Marvin Davis

Profile
- Positions: Defensive lineman • Linebacker

Personal information
- Born: May 25, 1952 (age 73) Shreveport, Louisiana, U.S.
- Height: 6 ft 4 in (1.93 m)
- Weight: 235 lb (107 kg)

Career information
- High school: Eden Gardens (LA)
- College: Southern

Career history
- 1974: Houston Oilers
- 1975: Shreveport Steamer
- 1976–77: Montreal Alouettes
- 1978: Hamilton Tiger-Cats
- 1978: Winnipeg Blue Bombers

Awards and highlights
- Grey Cup champion (1977);
- Stats at Pro Football Reference

= Marvin Davis (Canadian football) =

American gridiron football player (born 1952)

Marvin Eugene Davis (born May 25, 1952) is a former gridiron football linebacker, defensive lineman and Grey Cup champion.

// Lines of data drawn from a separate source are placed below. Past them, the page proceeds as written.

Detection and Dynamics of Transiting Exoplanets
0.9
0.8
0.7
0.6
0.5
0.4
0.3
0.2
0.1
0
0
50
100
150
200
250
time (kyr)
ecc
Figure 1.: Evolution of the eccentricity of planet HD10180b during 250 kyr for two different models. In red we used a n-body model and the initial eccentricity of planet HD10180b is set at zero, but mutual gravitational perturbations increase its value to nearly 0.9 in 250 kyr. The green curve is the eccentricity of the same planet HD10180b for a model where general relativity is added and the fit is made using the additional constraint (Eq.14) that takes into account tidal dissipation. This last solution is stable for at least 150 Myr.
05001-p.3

Davis played his college football at Southern University and began his career in 1974 with the National Football League (NFL)'s Houston Oilers, where he played 13 games as a back-up. He then joined the World Football League (WFL)'s Shreveport Steamer for 1975. In 1976, he moved to Canada with the Montreal Alouettes and was part of their 1977 Grey Cup winning team. He finished his career in 1978 with the Hamilton Tiger-Cats and Winnipeg Blue Bombers.